**Istruzioni:**
- 1) Riscrivi il brano sul premio Strega a partire dalle parole "Persino Christian Raimo, il" e fermati dopo "una sua proposta.". Sostituisci "nave che affonda" con "barca che affonda".
- 2) Riprendi il brano sul premio Strega dal punto in cui si ferma e prosegui il testo.

**Brano di partenza:**
+---+

Persino Christian Raimo, il Dustin Hoffman di Roma 3, ci ha confessato di essersi rotto le palle, e si è messo a produrre contenuti didattici, abbandonando la nave che affonda.

Invece, lo Strega prosegue uguale a sé stesso, con il suo Dadaumpa sanremese e il vincitore predestinato, che quest’anno dovrebbe essere Sembrava bellezza di Teresa Ciabatti, candidato dal solito Sandro Veronesi: siccome ci siamo già occupati di lui con questa recensione/caso di studio, non potevamo ignorare una sua proposta. 

Si tratta di un romanzo intimista che ha per protagonista una donna di mezza età, incattivita da un’adolescenza squallida e frustrante, che ha cercato il riscatto perseguendo una carriera da scrittrice di successo.

Nel suo passato spicca il rapporto con Federica, la sua migliore amica, con la quale condivideva le turbe da underdog, e sua sorella Livia, una figa spaziale stereotipatissima, un mostro di egoismo e superficialità creato (dalla Ciabatti, mica da Dio) al solo scopo di far sentire le due amiche ancora più inadeguate. 

Il punto di svolta della vicenda è una caduta dal balcone, che ha trasformato Livia in una minorata della quale Federica ha dovuto prendersi cura per vent’anni.

Melania Mazzucco, che presiede il Comitato dello Strega, ha scritto di recente che “i libri selezionati per lo Strega 2021 raccontano per la maggior parte storie legate al vissuto personale dell’autrice o dell’autore, al suo mondo privato e prossimo, e alla geografia locale, provinciale, talvolta rionale. Fra i sessantadue titoli proposti abbiamo notato […] una generale diffidenza nel romanzo di intreccio e di genere”: ecco, Sembrava bellezza è il libro programmatico dello Strega 2021.

Lo sapevamo, eravamo stati avvisati, ce l’avevano detto, ma noi siamo andati a leggerlo comunque.

+---+

**Estratti del materiale:**
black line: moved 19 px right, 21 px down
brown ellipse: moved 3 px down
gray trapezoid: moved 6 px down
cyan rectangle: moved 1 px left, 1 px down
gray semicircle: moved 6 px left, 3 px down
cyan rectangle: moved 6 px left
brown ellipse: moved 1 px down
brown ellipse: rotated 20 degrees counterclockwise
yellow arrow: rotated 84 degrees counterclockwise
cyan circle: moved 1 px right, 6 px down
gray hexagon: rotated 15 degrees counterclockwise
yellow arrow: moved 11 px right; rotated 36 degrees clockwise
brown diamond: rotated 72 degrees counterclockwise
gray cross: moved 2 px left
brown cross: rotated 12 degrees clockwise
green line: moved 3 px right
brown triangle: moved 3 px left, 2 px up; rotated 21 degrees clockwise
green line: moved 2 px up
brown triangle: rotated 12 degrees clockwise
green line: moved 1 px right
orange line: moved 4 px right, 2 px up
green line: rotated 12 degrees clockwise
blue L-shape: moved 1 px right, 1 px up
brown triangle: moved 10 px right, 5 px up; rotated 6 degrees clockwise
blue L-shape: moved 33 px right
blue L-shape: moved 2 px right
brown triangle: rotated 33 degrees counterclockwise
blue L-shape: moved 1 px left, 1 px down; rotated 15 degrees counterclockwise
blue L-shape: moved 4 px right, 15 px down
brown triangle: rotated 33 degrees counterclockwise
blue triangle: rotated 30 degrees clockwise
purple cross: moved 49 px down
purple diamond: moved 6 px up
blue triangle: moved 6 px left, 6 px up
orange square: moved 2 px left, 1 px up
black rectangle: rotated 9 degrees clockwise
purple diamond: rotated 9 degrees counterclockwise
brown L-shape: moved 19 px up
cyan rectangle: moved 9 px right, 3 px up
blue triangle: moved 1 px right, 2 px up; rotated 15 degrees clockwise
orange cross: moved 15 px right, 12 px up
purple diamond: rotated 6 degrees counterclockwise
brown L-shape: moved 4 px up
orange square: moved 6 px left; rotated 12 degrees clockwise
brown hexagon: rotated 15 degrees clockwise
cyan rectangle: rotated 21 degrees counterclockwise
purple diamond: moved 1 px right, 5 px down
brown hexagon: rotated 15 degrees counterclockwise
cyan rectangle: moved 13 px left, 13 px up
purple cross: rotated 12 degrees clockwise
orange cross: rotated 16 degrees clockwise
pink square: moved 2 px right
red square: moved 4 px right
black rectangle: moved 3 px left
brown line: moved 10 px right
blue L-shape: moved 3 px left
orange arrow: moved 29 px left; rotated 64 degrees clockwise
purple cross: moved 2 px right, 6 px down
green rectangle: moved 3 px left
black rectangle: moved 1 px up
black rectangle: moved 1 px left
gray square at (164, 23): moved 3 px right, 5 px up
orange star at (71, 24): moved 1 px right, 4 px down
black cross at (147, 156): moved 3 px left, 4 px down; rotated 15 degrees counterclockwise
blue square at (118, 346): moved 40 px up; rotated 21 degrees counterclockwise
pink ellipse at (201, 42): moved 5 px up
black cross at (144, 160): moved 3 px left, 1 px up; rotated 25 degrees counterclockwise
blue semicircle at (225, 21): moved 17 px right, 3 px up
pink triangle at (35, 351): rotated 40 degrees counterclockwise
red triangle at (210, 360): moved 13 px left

+---+

**Risposte ai compiti:**
- 1)
Persino Christian Raimo, il Dustin Hoffman di Roma 3, ci ha confessato di essersi rotto le palle, e si è messo a produrre contenuti didattici, abbandonando la barca che affonda.

Invece, lo Strega prosegue uguale a sé stesso, con il suo Dadaumpa sanremese e il vincitore predestinato, che quest’anno dovrebbe essere Sembrava bellezza di Teresa Ciabatti, candidato dal solito Sandro Veronesi: siccome ci siamo già occupati di lui con questa recensione/caso di studio, non potevamo ignorare una sua proposta.

- 2)
La prima cosa che si nota è una tremenda forzatura, come se l’autrice avesse deciso di costringere il lettore a provare emozioni: l’affabulazione è ai massimi storici, e le pagine grondano di fastidiosi pizzicotti al lettore, richiami all’attenzione, sottolineature e ripetizioni (“Ammettetelo: quante di voi hanno desiderato essere la ragazza sui manifesti…”, “Ma riavvolgiamo il nastro – in seguito scoprirete che esiste daddovero una registrazione -, riavvolgiamo il nastro alla mattina della sparizione”, “Chiediamoci di nuovo come e perché la ragazza bellissima, desiderio di un intero quartiere, sogno proibito di almeno tre generazioni di maschi, si sia trasformata in una minorata”, “A questo punto vi chiederete come la creatura speciale, desiderio di un intero quartiere, sogno proibito di almeno tre generazioni di maschi, si sia trasformata in questa donna di cinquant’anni, in questa minorata. Vi chiederete come e perché”): o l’autrice considera il lettore privo della minima capacità di unire i (vicinissimi) punti del suo romanzo, o sta provando a tenerci svegli.

Nella sua foga affabulatoria, la Ciabatti prova costantemente a creare un parallelo tra ciò che è accaduto alle sue protagoniste e la scomparsa di Emanuela Orlandi, ma questa giustapposizione, se da un lato sarebbe suggestiva – un tentativo di infliggere alle vicende personali un afflato allegorico/universale, come ha fatto nel romanzo precedente, quello sulla “figura” allegorica del Padre, ricettacolo di ogni nefandezza –, perde tutta la sua forza perché il confronto risulta arbitrario. L’impressione è quella di avere Teresa Ciabatti costantemente a un centimetro dall’orecchio, invadente come un porta a porta: nell’apice della sua crisi ambiguofobica, interrompe la narrazione ed esplicita, a prova di idiota e con tanto di bullet point elencativi:

“Elementi comuni col caso Orlandi:
– il soggetto è stato avvicinato fuori da scuola con la promessa di un lavoro
– Il soggetto è un ragazza di diciassette anni.”

L’autrice gioca di continuo, e con pesantezza, con la supposta verità della vicenda, ma dimentica un’evidenza palese: non sta scrivendo di storia, né sta conducendo un’indagine metanarrativa, quindi a nessuno, in fondo, frega nulla del fatto che il libro possa trattare di avvenimenti reali.

Non mi interessa sapere quanto la protagonista sia una proiezione dell’autrice, non è rilevante che Livia esista o sia caduta da un balcone, tutti questi fatti sono ordinari, e per la legge dei grandi numeri da qualche parte sarà successo qualcosa di simile in ogni caso: gli Imperdonabili predicano da due anni la scomparsa dell’autore (e in alcuni casi, pure la scomparsa del romanzo).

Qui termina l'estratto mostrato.